Manuel Silva

Pai, que partiste há 50 anos

Querido pai, no próximo dia 12 de Maio passam 50 anos sobre a tua partida para a eternidade. A doença tinha tomado o teu organismo há mais de um ano. Recordo-me perfeitamente do teu sofrimento, vindo a falecer no Hospital de Celas, em Coimbra.

Enquanto lá estiveste internado, quase meio ano, a tua esposa e minha mãe, os teus sogros e meus avós nunca me deixaram visitar-te. Não queriam que eu, com apenas 9 anos, aluno da terceira classe, recordasse a tua imagem degradada pela esclorose em placas de que padecias. Senti muita pena de nunca mais te ver desde que tinhas abandonado a nossa casa.

Como me escondiam a verdade sobre o teu estado de saúde, sempre pensei que te curasses. Quando no dia 13 de Maio de 1969 (só tomámos conhecimento da triste notícia no dia seguinte ao do teu falecimento), o teu grande amigo, Sr. Manuel do Luizinho, como era conhecido, então quarteleiro da Associação Humanitária dos Bombeiros Voluntários de S. Pedro do Sul, se dirigiu à habitação dos meus avós e teus sogros, dizendo para a tua esposa e minha mãe: “ó minha senhora, era para dizer que o seu marido morreu em Coimbra. Telefonaram do Hospital para os bombeiros a comunicar.”, recebi um enorme choque na minha tenra idade. O meu pai tinha morrido! Ali acabava a esperança na tua recuperação. Como era enorme a tristeza que sentia quando via os outros meninos e meninas da minha geração acompanhados pelos seus pais!

O teu funeral veio directamente de Coimbra para o cemitério de S. Pedro do Sul. Muito implorei à restante família para que me deixassem acompanhar-te à tua última morada. Para enorme desgosto meu, não o autorizaram. Hoje, reconheço que não me permitirem visitar-te no Hospital de Celas nem participar no funeral foi a atitude mais correcta e inteligente relativamente a uma criança de apenas 9 anos. No entanto, ainda agora tenho imensa mágoa de não te dar o último adeus.

Soube que tiveste um enorme funeral, onde participaram pessoas de todos os estratos sociais, estando presentes os teus camaradas de trabalho na creosotagem da Estação dos C.F. de S. Pedro do Sul, o que provou o respeito e a amizade que havia por ti em S. Pedro do Sul e principalmente em Negrelos.

De ti, pai, só tenho boas recordações. Da educação que me deste, das nossas brincadeiras, especialmente quando jogávamos futebol, o que a minha mãe gostava pouco, pois, dizia, “rompia-se o calçado”. Os tempos eram difíceis. Recordo-me de uma vez, a minha avó Palmira dizer que das crianças de Negrelos não via nenhuma gostar tanto do pai como eu. Eu amava-te muito, querido pai, e continuo a amar a tua memória.

Também sonhavas com um futuro melhor para mim, dizendo “o meu filho não há-de ficar no óleo e na ferrugem como eu. Há-de estudar”. Infelizmente, não viste o teu sonho concretizado neste mundo, mas tenho fé e esperança que o tenhas visto onde estás. Com grande sacrifício da minha mãe e apoio dos meus avós Ramiro e Palmira, os meus segundos pais, consegui o que para mim pretendias.

Passado meio século (são muitos anos na vida de alguém), resta-me a fé de que um dia nos reencontraremos.

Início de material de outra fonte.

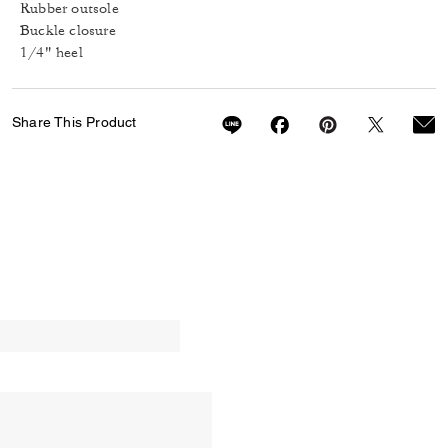
Rubber outsole
Buckle closure
1/4" heel
Share This Product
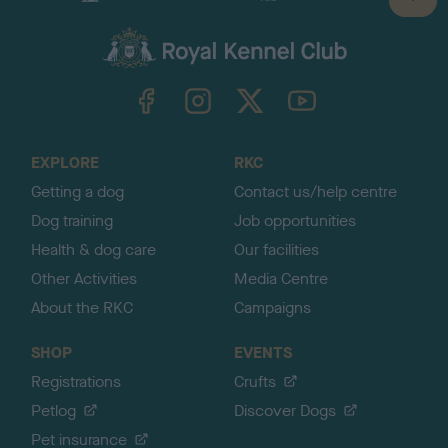
B
a
c
k
TheKennelClubUK on Facebook
TheKennelClubUK on Instagram
TheKennelClubUK on Twitter
TheKennelClubUK on YouTube
t
o
t
o
EXPLORE
RKC
p
Getting a dog
Contact us/help centre
Dog training
Job opportunities
Health & dog care
Our facilities
Other Activities
Media Centre
About the RKC
Campaigns
SHOP
EVENTS
Registrations
Crufts
Petlog
Discover Dogs
Pet insurance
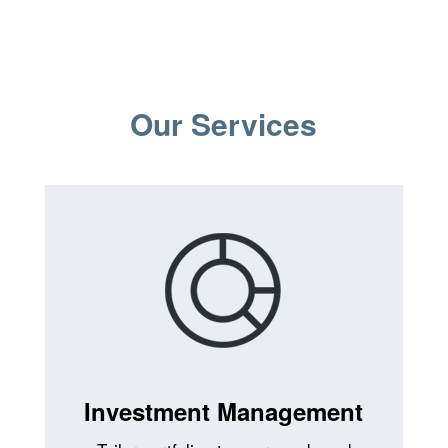
Our Services
Investment Management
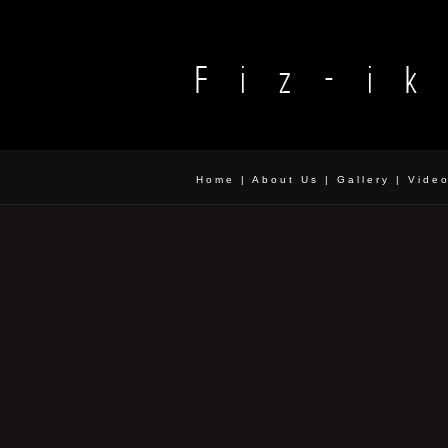
Home
|
About Us
|
Gallery
|
Vide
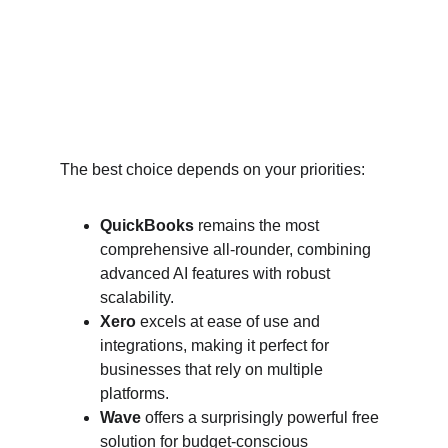
The best choice depends on your priorities:
QuickBooks
 remains the most 
comprehensive all-rounder, combining 
advanced AI features with robust 
scalability.
Xero
 excels at ease of use and 
integrations, making it perfect for 
businesses that rely on multiple 
platforms.
Wave
 offers a surprisingly powerful free 
solution for budget-conscious 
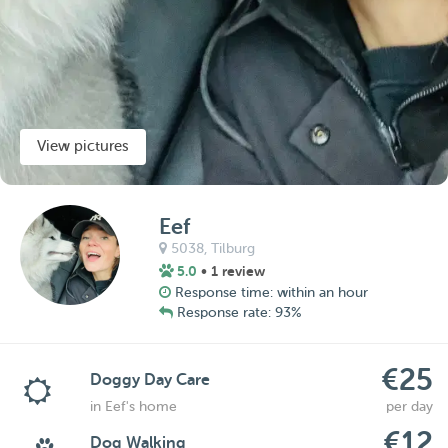
View pictures
Eef
5038,
Tilburg
5.0
• 1 review
Response time: within an hour
Response rate: 93%
€25
Doggy Day Care
in Eef's home
per day
€12
Dog Walking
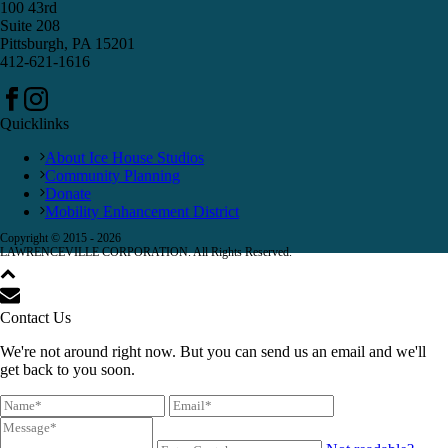
100 43rd
Suite 208
Pittsburgh, PA 15201
412-621-1616
Quicklinks
About Ice House Studios
Community Planning
Donate
Mobility Enhancement District
Copyright © 2015 -
2026
LAWRENCEVILLE CORPORATION. All Rights Reserved.
Contact Us
We're not around right now. But you can send us an email and we'll
get back to you soon.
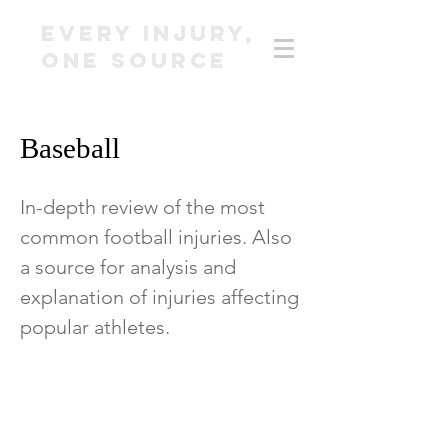
EVERY INJURY,
ONE SOURCE
Baseball
In-depth review of the most
common football injuries. Also
a source for analysis and
explanation of injuries affecting
popular athletes.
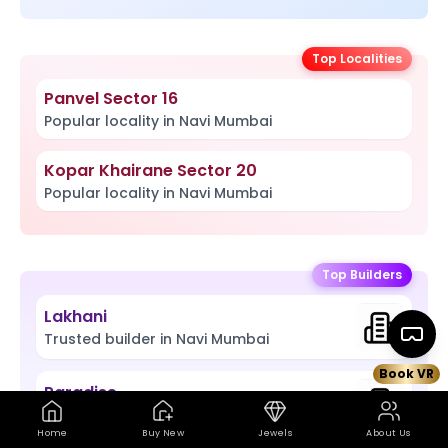
Top Localities
Panvel Sector 16
Popular locality in Navi Mumbai
Kopar Khairane Sector 20
Popular locality in Navi Mumbai
Top Builders
Lakhani
Trusted builder in Navi Mumbai
Book VR
Paradise
Book VR Site Visit
Map
Trusted builder in Navi Mumbai
Home
Buy New
Jewels
About Us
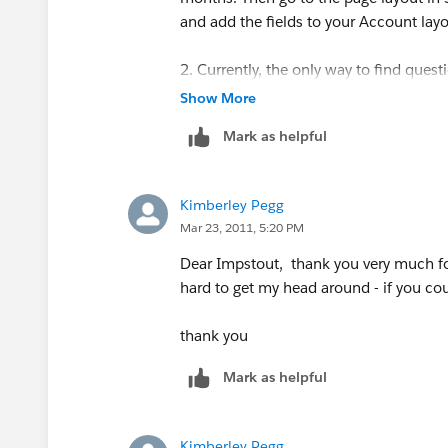
and add the fields to your Account layo
2. Currently, the only way to find quest
username. This functionality is coming b
Show More
Mark as helpful
Kimberley Pegg
Mar 23, 2011, 5:20 PM
Dear Impstout, thank you very much for
hard to get my head around - if you cou
thank you
Mark as helpful
Kimberley Pegg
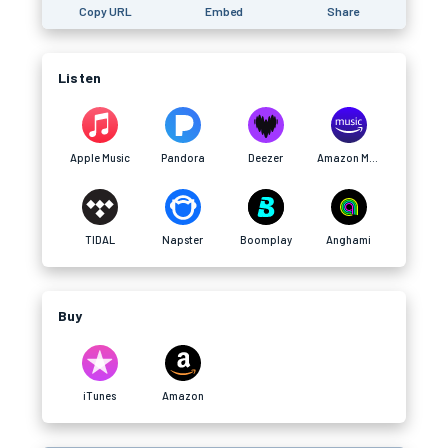
Copy URL
Embed
Share
Listen
Apple Music
Pandora
Deezer
Amazon Music
TIDAL
Napster
Boomplay
Anghami
Buy
iTunes
Amazon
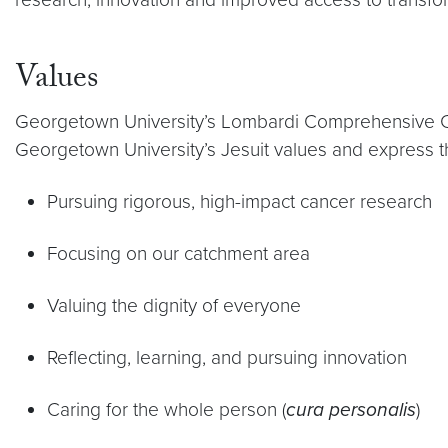
Values
Georgetown University’s Lombardi Comprehensive Canc
Georgetown University’s Jesuit values and express 
Pursuing rigorous, high-impact cancer research
Focusing on our catchment area
Valuing the dignity of everyone
Reflecting, learning, and pursuing innovation
Caring for the whole person (
cura personalis
)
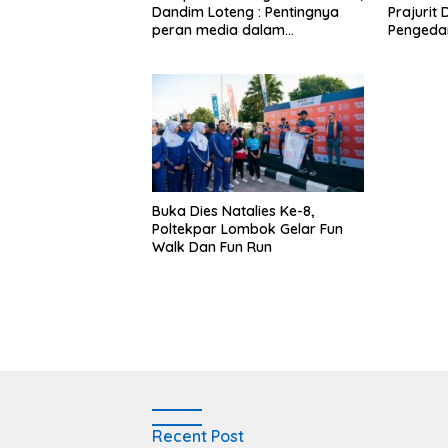
Dandim Loteng : Pentingnya
Prajurit
peran media dalam
Pengeda
membangun opini publik yang
Narkoba
sehat dan obyektif
Buka Dies Natalies Ke-8,
Poltekpar Lombok Gelar Fun
Walk Dan Fun Run
Recent Post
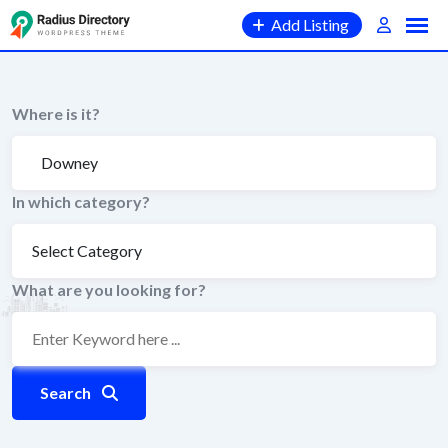
Skip
Add Listing
to
content
Where is it?
In which category?
What are you looking for?
Search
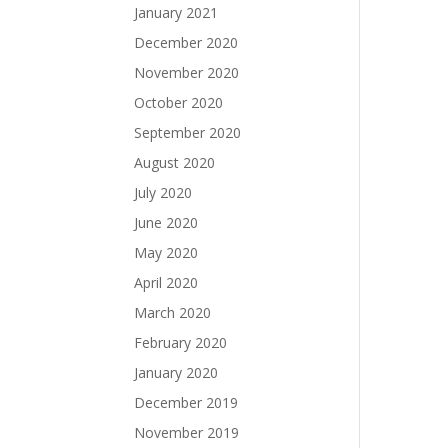
January 2021
December 2020
November 2020
October 2020
September 2020
August 2020
July 2020
June 2020
May 2020
April 2020
March 2020
February 2020
January 2020
December 2019
November 2019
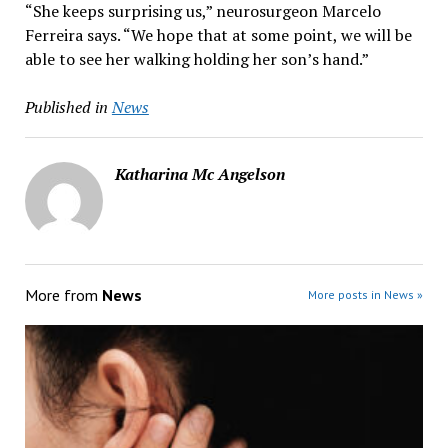
“She keeps surprising us,” neurosurgeon Marcelo
Ferreira says. “We hope that at some point, we will be
able to see her walking holding her son’s hand.”
Published in
News
Katharina Mc Angelson
More from
News
More posts in News »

Querido pai, descansa em paz e recebe um abraço do teu filho que jamais te esquecerá.

P.S.: a terminar, quero destacar as atitudes de duas pessoas bem conhecidas em S. Pedro do Sul no ano de 1969, o Sr. Cónego Isidro dos Santos Faria, então pároco desta freguesia e o Sr. Prof. Alfredo Paulino, que vivia em Negrelos.

O primeiro, quando o meu avô paterno se lhe dirigiu para pagar o funeral, disse: “ó Ramiro, não tem nada a pagar, por um lado, por que sei que vão ficar numa situação difícil, por outro lado, pela consideração que o seu genro me merecia”. Digam agora que o Sr. Cónego Isidro só ligava aos ricos e não tinha preocupações sociais…

O Prof. Paulino, quando nos foi apresentar os pêsames, chamou o meu avô paterno discretamente e perguntou-lhe se estava com problemas de dinheiro, o que o meu avô agradeceu, mas disse que problemas de dinheiro não havia. Respondeu o prof. Paulino:” está aqui a carteira do Paulino para o que fôr preciso. Se tiver problemas, vem ter comigo e paga quando puder”.

Sr. Cónego Isidro e Sr. Prof. Paulino, descansem também em paz.